WORK ITEM:
Your answer should be the data below, reproduced with nothing changed.

LISTED ENTRIES:
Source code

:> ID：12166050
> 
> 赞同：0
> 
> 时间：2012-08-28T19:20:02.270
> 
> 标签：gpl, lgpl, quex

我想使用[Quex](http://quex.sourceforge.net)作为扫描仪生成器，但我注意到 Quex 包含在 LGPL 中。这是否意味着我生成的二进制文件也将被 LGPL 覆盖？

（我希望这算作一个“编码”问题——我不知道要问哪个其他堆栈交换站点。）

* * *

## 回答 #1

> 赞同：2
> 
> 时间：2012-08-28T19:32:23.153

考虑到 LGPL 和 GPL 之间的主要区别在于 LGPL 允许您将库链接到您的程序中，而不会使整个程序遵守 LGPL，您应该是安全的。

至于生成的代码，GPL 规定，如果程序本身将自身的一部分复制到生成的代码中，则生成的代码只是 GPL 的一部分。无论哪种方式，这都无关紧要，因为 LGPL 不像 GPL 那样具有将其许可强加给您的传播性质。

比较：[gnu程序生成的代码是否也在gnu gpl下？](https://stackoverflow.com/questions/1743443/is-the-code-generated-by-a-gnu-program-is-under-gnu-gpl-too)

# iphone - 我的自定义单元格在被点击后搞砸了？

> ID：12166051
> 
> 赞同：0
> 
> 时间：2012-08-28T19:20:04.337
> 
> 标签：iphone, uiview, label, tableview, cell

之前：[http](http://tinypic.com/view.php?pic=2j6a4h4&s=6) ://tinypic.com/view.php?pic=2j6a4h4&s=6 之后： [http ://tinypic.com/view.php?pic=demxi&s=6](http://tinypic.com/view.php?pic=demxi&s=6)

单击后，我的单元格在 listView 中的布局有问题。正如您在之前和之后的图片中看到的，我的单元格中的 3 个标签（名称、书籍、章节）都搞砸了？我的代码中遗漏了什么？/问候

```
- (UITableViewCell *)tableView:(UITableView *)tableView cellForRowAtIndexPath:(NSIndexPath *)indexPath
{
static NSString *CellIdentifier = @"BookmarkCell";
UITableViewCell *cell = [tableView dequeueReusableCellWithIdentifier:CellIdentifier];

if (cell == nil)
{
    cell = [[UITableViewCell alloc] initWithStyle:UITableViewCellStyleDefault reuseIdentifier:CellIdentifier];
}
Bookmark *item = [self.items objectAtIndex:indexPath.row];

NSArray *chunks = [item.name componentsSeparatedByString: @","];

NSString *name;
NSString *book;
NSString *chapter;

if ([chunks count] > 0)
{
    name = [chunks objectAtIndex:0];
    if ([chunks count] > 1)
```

ANSWER SPACE:
Source code

:> ID：12166050
> 
> 赞同：0
> 
> 时间：2012-08-28T19:20:02.270
> 
> 标签：gpl, lgpl, quex

我想使用[Quex](http://quex.sourceforge.net)作为扫描仪生成器，但我注意到 Quex 包含在 LGPL 中。这是否意味着我生成的二进制文件也将被 LGPL 覆盖？

（我希望这算作一个“编码”问题——我不知道要问哪个其他堆栈交换站点。）

* * *

## 回答 #1

> 赞同：2
> 
> 时间：2012-08-28T19:32:23.153

考虑到 LGPL 和 GPL 之间的主要区别在于 LGPL 允许您将库链接到您的程序中，而不会使整个程序遵守 LGPL，您应该是安全的。

至于生成的代码，GPL 规定，如果程序本身将自身的一部分复制到生成的代码中，则生成的代码只是 GPL 的一部分。无论哪种方式，这都无关紧要，因为 LGPL 不像 GPL 那样具有将其许可强加给您的传播性质。

比较：[gnu程序生成的代码是否也在gnu gpl下？](https://stackoverflow.com/questions/1743443/is-the-code-generated-by-a-gnu-program-is-under-gnu-gpl-too)

# iphone - 我的自定义单元格在被点击后搞砸了？

> ID：12166051
> 
> 赞同：0
> 
> 时间：2012-08-28T19:20:04.337
> 
> 标签：iphone, uiview, label, tableview, cell

之前：[http](http://tinypic.com/view.php?pic=2j6a4h4&s=6) ://tinypic.com/view.php?pic=2j6a4h4&s=6 之后： [http ://tinypic.com/view.php?pic=demxi&s=6](http://tinypic.com/view.php?pic=demxi&s=6)

单击后，我的单元格在 listView 中的布局有问题。正如您在之前和之后的图片中看到的，我的单元格中的 3 个标签（名称、书籍、章节）都搞砸了？我的代码中遗漏了什么？/问候

```
- (UITableViewCell *)tableView:(UITableView *)tableView cellForRowAtIndexPath:(NSIndexPath *)indexPath
{
static NSString *CellIdentifier = @"BookmarkCell";
UITableViewCell *cell = [tableView dequeueReusableCellWithIdentifier:CellIdentifier];

if (cell == nil)
{
    cell = [[UITableViewCell alloc] initWithStyle:UITableViewCellStyleDefault reuseIdentifier:CellIdentifier];
}
Bookmark *item = [self.items objectAtIndex:indexPath.row];

NSArray *chunks = [item.name componentsSeparatedByString: @","];

NSString *name;
NSString *book;
NSString *chapter;

if ([chunks count] > 0)
{
    name = [chunks objectAtIndex:0];
    if ([chunks count] > 1)
```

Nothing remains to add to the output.